[TEXT EXCERPT]
=====

Consider the following standard formulation of the Johnson-Lindenstrauss lemma: 

>Lemma (JL).<br>
>For any $0<\epsilon < 1$ and any integer $n$, let $k$ be a positive integer such that $k\geq C\cdot \epsilon^{-2}\log n$ (for some explicit constant $C$ which we omit here). Then, for any set $X$ of $n$ points in $\mathbb{R}^d$, there is a linear map $f:\mathbb{R}^d\rightarrow \mathbb{R}^k$ such that ***for all*** $u,v\in X$, it holds; 
>
>$||u-v||^2(1-\epsilon) \leq ||f(u)- f(v)||^2 \leq ||u-v||^2(1+\epsilon)$.
>
>Moreover, $f$ can be found in randomized polynomial time.

Now, what can be said about probabilistic $(1+\epsilon)$ distortion of arbitrary vectors in $\mathbb{R}^d$, that are not necessarily drawn from $X$ ?

=====

[SET TASK] Continue the forum post about the Johnson-Lindenstrauss lemma, picking up after its final question.

[DATA EXCERPTS]
=====

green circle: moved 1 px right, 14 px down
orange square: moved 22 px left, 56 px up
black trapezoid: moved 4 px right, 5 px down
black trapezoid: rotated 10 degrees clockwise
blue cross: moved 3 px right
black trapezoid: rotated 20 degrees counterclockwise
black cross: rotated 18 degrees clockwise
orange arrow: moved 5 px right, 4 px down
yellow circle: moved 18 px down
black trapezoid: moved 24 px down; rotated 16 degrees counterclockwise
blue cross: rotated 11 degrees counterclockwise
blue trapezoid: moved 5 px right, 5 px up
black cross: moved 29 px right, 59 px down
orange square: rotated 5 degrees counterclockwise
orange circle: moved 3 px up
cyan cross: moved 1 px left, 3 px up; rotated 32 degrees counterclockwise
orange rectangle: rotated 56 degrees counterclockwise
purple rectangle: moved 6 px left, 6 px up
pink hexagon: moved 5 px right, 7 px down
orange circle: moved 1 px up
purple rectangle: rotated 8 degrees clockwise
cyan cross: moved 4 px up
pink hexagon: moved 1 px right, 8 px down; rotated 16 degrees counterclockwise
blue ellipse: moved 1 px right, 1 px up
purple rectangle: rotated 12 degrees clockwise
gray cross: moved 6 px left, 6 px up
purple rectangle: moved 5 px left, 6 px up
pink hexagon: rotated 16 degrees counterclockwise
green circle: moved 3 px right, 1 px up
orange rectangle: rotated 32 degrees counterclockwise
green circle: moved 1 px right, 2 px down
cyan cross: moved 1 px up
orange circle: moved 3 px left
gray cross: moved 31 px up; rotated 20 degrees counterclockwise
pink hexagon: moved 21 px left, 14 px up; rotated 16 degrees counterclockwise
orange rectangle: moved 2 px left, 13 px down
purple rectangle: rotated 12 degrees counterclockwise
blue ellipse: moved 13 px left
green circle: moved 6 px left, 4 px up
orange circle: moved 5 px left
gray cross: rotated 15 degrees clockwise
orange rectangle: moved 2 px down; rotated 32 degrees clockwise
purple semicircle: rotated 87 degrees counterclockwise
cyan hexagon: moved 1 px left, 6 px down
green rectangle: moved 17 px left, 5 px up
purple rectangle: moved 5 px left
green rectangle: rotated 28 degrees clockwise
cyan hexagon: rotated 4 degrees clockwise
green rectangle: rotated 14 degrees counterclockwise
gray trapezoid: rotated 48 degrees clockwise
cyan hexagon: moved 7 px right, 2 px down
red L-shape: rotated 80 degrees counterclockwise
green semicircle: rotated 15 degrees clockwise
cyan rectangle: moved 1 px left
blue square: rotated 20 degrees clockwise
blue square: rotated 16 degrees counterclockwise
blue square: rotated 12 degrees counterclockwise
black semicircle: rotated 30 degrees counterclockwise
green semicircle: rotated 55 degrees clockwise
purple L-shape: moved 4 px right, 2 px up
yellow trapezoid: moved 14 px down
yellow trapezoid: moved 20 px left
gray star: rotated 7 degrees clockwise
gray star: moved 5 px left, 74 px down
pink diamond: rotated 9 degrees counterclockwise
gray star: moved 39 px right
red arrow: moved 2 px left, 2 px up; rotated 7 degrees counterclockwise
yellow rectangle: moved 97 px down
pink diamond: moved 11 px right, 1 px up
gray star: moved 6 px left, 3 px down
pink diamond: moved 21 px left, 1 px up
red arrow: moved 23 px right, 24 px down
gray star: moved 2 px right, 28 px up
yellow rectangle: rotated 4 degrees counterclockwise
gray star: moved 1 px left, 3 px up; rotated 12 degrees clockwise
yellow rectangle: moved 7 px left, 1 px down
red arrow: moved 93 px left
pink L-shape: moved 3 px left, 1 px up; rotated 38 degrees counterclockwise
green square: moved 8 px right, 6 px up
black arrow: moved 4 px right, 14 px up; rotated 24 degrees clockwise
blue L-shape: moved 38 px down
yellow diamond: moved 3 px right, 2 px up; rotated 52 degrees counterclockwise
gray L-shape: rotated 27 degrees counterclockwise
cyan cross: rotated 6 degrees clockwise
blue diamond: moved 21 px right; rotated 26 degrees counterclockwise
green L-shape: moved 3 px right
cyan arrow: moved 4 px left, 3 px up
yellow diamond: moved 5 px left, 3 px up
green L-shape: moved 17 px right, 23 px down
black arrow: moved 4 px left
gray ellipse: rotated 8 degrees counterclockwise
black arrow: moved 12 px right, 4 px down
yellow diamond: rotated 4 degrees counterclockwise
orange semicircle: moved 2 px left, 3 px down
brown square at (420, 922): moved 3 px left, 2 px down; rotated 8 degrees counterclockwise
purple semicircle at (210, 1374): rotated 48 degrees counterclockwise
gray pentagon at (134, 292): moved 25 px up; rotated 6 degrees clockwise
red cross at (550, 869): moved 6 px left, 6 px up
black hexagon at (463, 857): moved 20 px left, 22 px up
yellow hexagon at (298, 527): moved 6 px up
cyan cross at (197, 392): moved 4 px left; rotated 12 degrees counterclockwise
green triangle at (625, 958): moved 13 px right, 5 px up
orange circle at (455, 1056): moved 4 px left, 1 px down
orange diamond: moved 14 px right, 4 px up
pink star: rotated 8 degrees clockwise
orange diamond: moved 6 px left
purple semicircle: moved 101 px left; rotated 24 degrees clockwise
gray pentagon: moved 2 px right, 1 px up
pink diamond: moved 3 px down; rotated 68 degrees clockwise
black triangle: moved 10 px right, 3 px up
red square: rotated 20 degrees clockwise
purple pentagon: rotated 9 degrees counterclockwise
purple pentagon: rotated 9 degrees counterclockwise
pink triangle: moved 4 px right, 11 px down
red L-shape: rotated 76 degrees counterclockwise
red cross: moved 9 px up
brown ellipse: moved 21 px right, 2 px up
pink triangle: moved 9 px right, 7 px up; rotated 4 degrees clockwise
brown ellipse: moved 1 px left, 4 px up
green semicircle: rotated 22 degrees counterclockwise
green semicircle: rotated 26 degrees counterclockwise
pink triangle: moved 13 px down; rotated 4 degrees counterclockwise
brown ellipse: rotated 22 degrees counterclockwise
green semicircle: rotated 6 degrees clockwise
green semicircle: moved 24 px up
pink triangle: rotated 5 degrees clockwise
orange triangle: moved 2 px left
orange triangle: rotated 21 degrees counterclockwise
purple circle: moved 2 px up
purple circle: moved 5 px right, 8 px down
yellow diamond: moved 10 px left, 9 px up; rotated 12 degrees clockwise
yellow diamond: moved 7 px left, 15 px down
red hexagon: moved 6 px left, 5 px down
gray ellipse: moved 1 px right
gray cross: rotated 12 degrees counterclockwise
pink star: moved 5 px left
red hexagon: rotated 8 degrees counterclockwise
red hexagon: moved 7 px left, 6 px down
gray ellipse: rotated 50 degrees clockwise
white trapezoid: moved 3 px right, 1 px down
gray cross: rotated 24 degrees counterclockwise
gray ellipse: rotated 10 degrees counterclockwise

=====

[ANSWER FOR THE TASK]
In particular, suppose $X$ is fixed and $f$ is computed as in JL, then we pick an arbitrary (random) $z\in \mathbb{R}^d$, not necessarily in $X$, and we look at the distortion between $z$ and $x$, for every $x\in X$: can we appropriately bound the probability to get $(1+\epsilon)$ distortion w.r.t. $z,x$ ?

I guess it is possible to appropriately bound, and then amplify, the probability $\delta$ that an arbitrary (random) $z\in \mathbb{R}^d$ will be distorted by at most $(1+\epsilon)$ relative error w.r.t $X$, as above. Is this guess true ?